A cup of coffee milk is 35% coffee syrup with a second cup of coffee milk that is 65% coffee syrup. How many kilograms of each cup of coffee milk must be combined to get 20 kilograms of coffee milk that is 41% coffee syrup
amount of the 35% stuff --- x kg
amount of the 65% stuff --- 20 - x kg
.35x + .65(20-x) = .41(20)
multiply by 100
35x + 65(20-x) = 820
35x + 1300 - 65x = 820
-30x = -480
x = 16 kg
you state the conclusion
Totally lost.
What grade level are you in
This is a rather straighforward problem.
I am a senior failing this class last chance to make it up by graduation. Can't do diploma plus either. Thanks anyway. Lost cause I guess
To solve this problem, we can use a system of linear equations. Let's assume x represents the amount of 35% coffee syrup and y represents the amount of 65% coffee syrup.
We're given two pieces of information:
1. The total amount of coffee milk is 20 kilograms.
x + y = 20 (equation 1)
2. The resulting coffee milk is 41% coffee syrup.

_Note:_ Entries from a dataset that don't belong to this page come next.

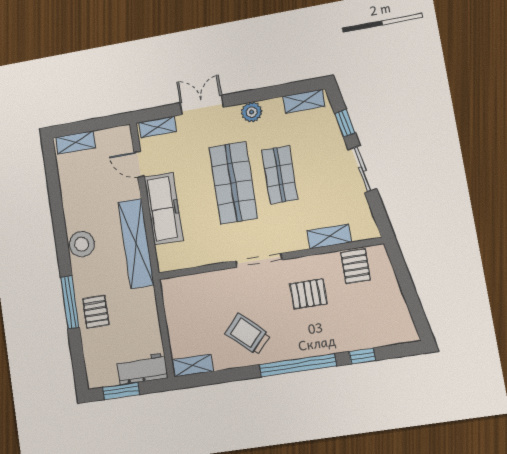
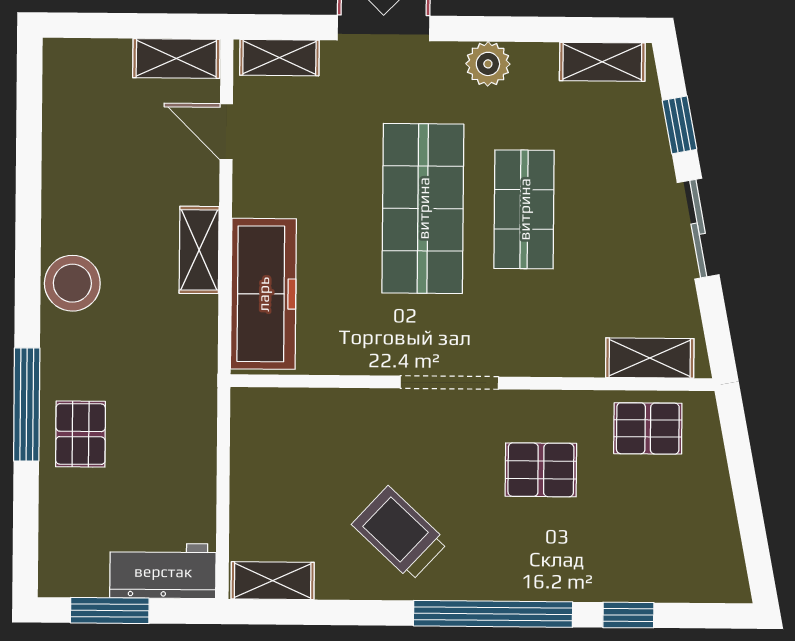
shelving: (75, 142) -> (176, 58), moved
freezer: (164, 209) -> (263, 294), moved
shelving: (329, 236) -> (650, 358), moved
shelving: (136, 243) -> (199, 250), width x0.45, depth x0.75
pallet: (356, 266) -> (648, 428), turned 90

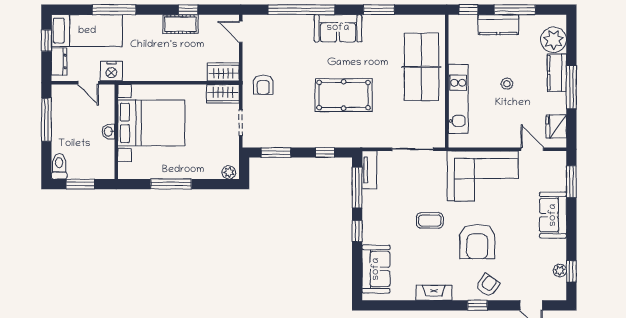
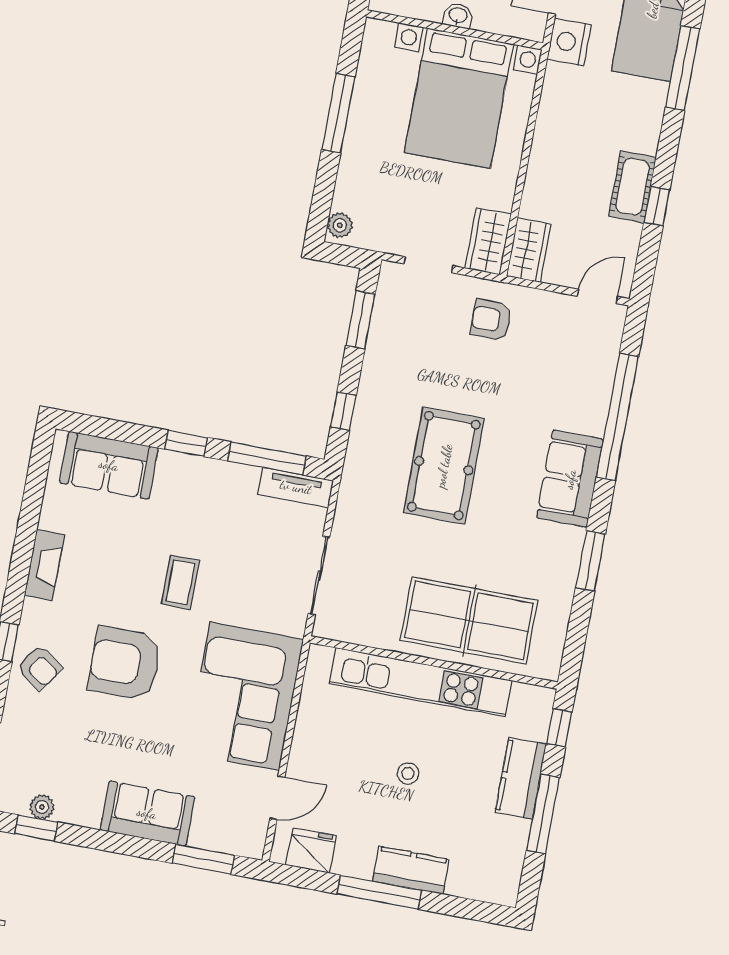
plant: (554, 40) -> (474, 876), removed
kitchen unit: (458, 99) -> (420, 682), width x1.36

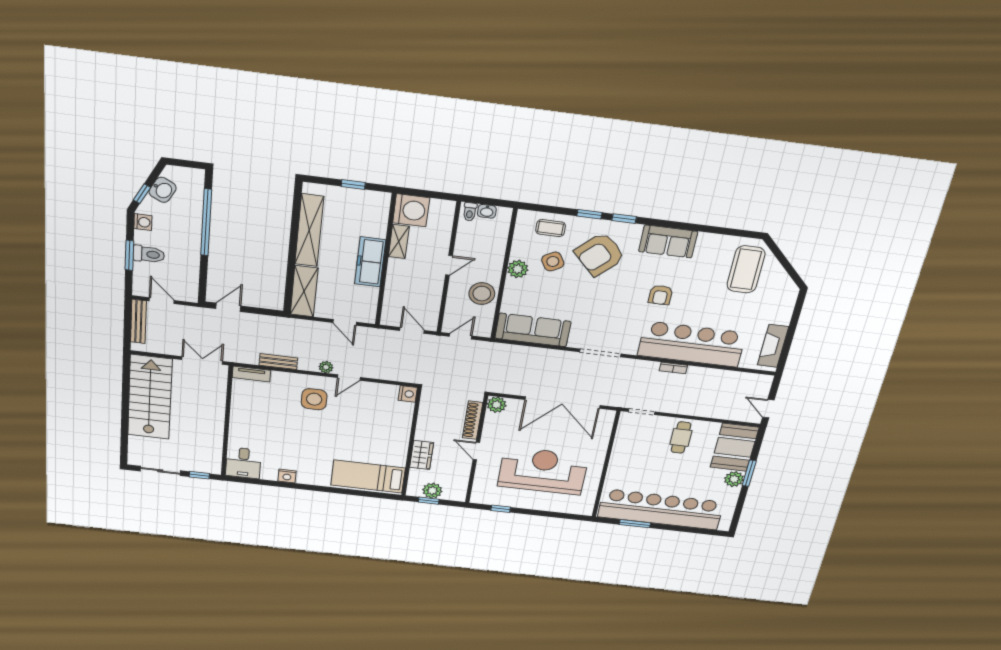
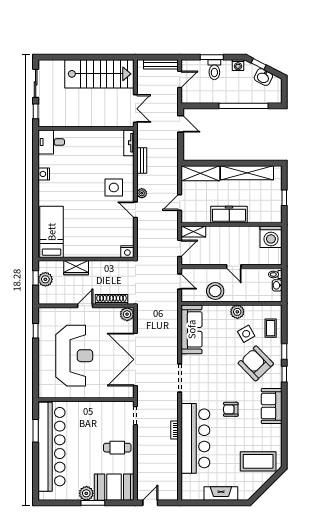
shelving: (399, 242) -> (193, 231), moved
fireplace: (773, 346) -> (221, 494), moved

(0.35x + 0.65y) / 20 = 0.41 (equation 2)
To solve this system of equations, we can use the substitution or elimination method. Let's solve it using the substitution method.
From equation 1, we can express x in terms of y:
x = 20 - y
Now, substitute this value of x in equation 2:
(0.35(20 - y) + 0.65y) / 20 = 0.41
Simplifying the equation:
(7 - 0.35y + 0.65y) / 20 = 0.41
7 + 0.3y = 8.2
0.3y = 1.2
y = 4
Now, substitute this value of y back into equation 1 to find x:
x + 4 = 20
x = 16
Therefore, you need 16 kilograms of the 35% coffee syrup and 4 kilograms of the 65% coffee syrup to make 20 kilograms of coffee milk that is 41% coffee syrup.